#### What you need to do:
Rewrite the listing below with "top-left" swapped for "upper-left" everywhere and everything else unchanged. Leave the pictures out of your answer.

#### Collected data:
- Opening Delimiter -
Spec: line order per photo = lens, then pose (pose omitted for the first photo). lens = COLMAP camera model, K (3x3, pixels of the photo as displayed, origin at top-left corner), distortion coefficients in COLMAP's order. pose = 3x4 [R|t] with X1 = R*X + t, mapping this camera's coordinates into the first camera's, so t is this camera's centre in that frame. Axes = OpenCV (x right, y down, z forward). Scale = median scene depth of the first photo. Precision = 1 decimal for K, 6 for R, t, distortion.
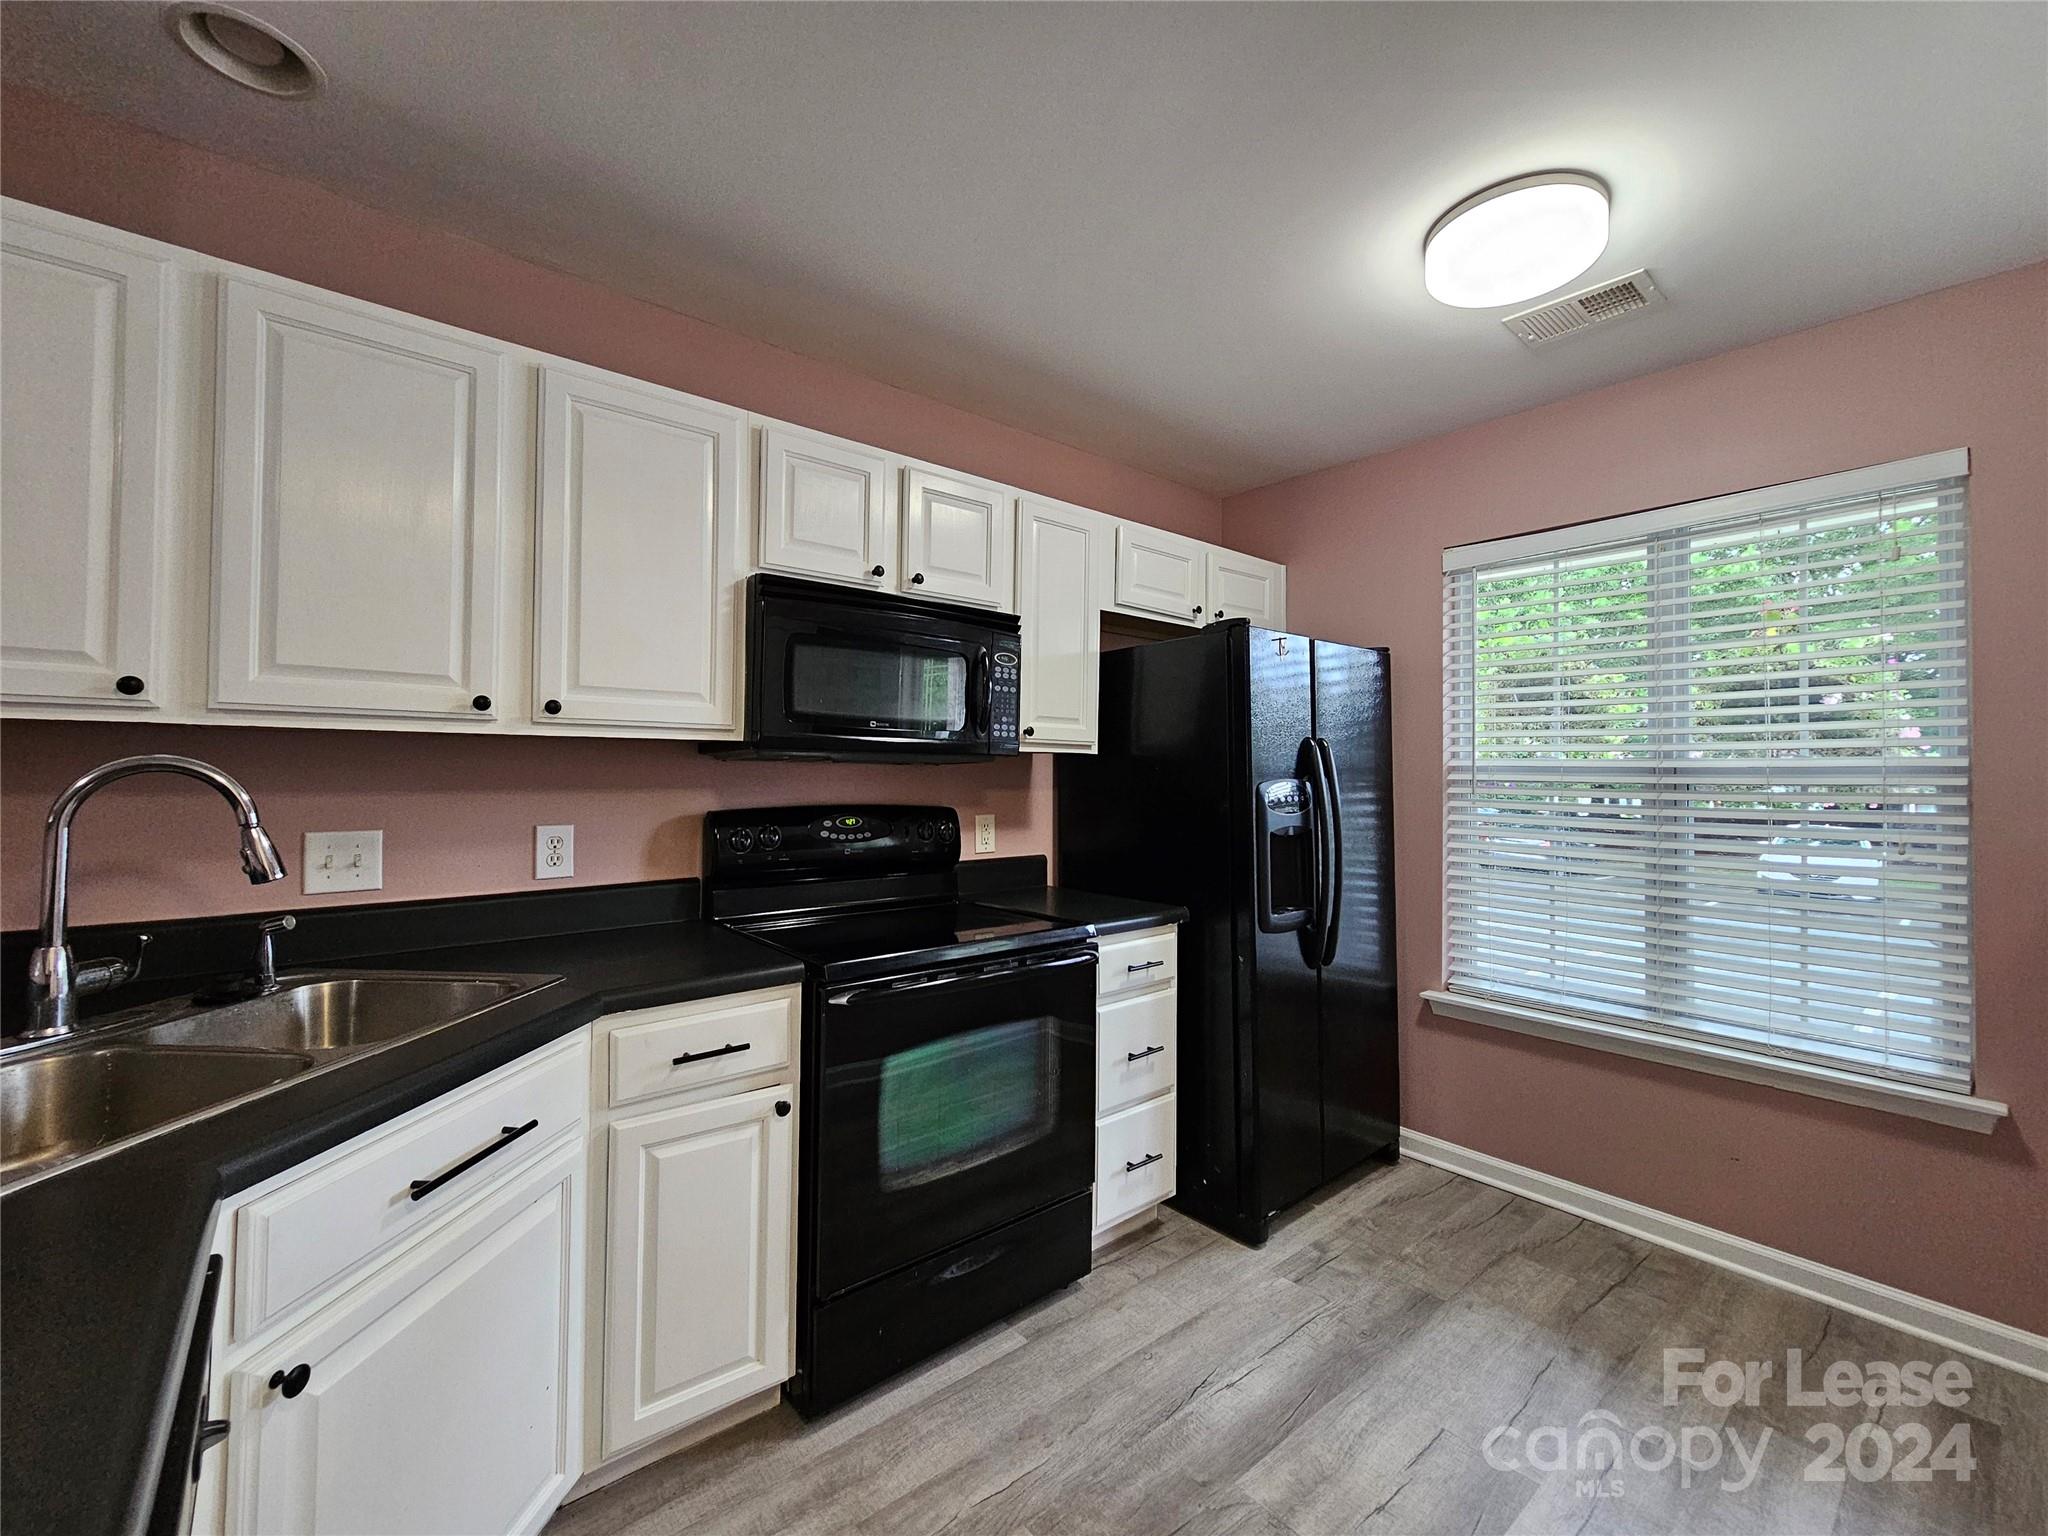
lens RADIAL K [[847.4, 0, 1025.1], [0, 847.4, 760.0], [0, 0, 1]] dist [0.002430, 0.000373]
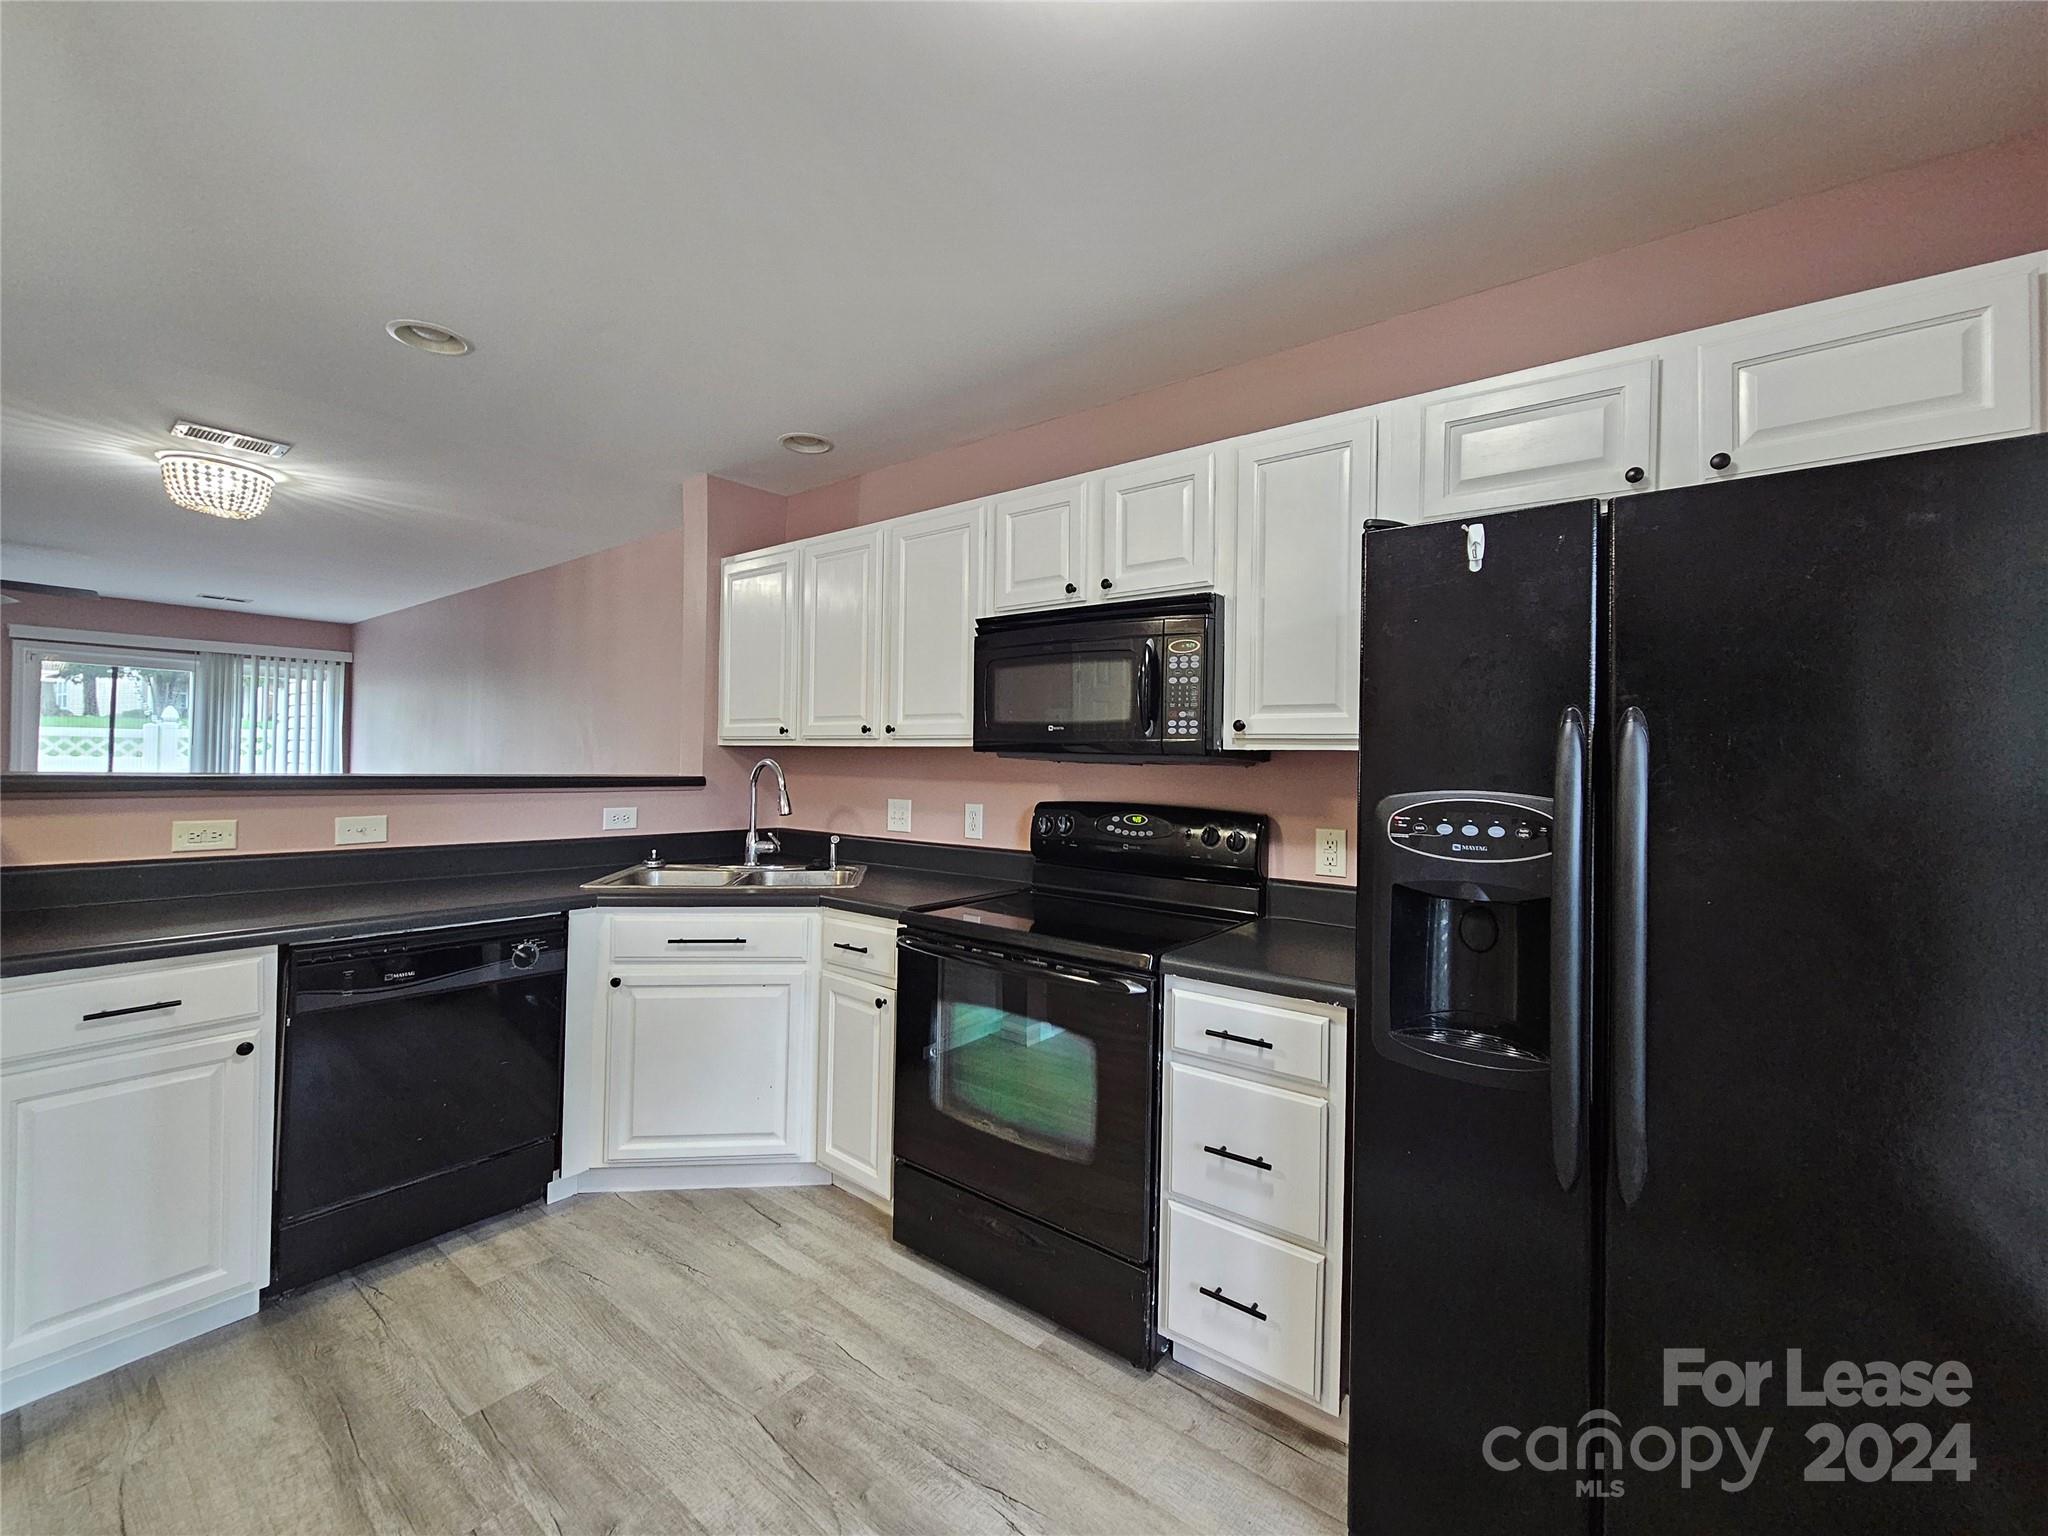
lens RADIAL K [[847.4, 0, 1024.3], [0, 847.4, 760.9], [0, 0, 1]] dist [0.002430, 0.000373]
pose [[0.212425, -0.005261, -0.977163, 0.896774], [-0.001418, 0.999983, -0.005692, 0.006822], [0.977176, 0.002595, 0.212414, 0.718962]]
- Closing Delimiter -
#### Solution to this problem:
Spec: line order per photo = lens, then pose (pose omitted for the first photo). lens = COLMAP camera model, K (3x3, pixels of the photo as displayed, origin at upper-left corner), distortion coefficients in COLMAP's order. pose = 3x4 [R|t] with X1 = R*X + t, mapping this camera's coordinates into the first camera's, so t is this camera's centre in that frame. Axes = OpenCV (x right, y down, z forward). Scale = median scene depth of the first photo. Precision = 1 decimal for K, 6 for R, t, distortion.
lens RADIAL K [[847.4, 0, 1025.1], [0, 847.4, 760.0], [0, 0, 1]] dist [0.002430, 0.000373]
lens RADIAL K [[847.4, 0, 1024.3], [0, 847.4, 760.9], [0, 0, 1]] dist [0.002430, 0.000373]
pose [[0.212425, -0.005261, -0.977163, 0.896774], [-0.001418, 0.999983, -0.005692, 0.006822], [0.977176, 0.002595, 0.212414, 0.718962]]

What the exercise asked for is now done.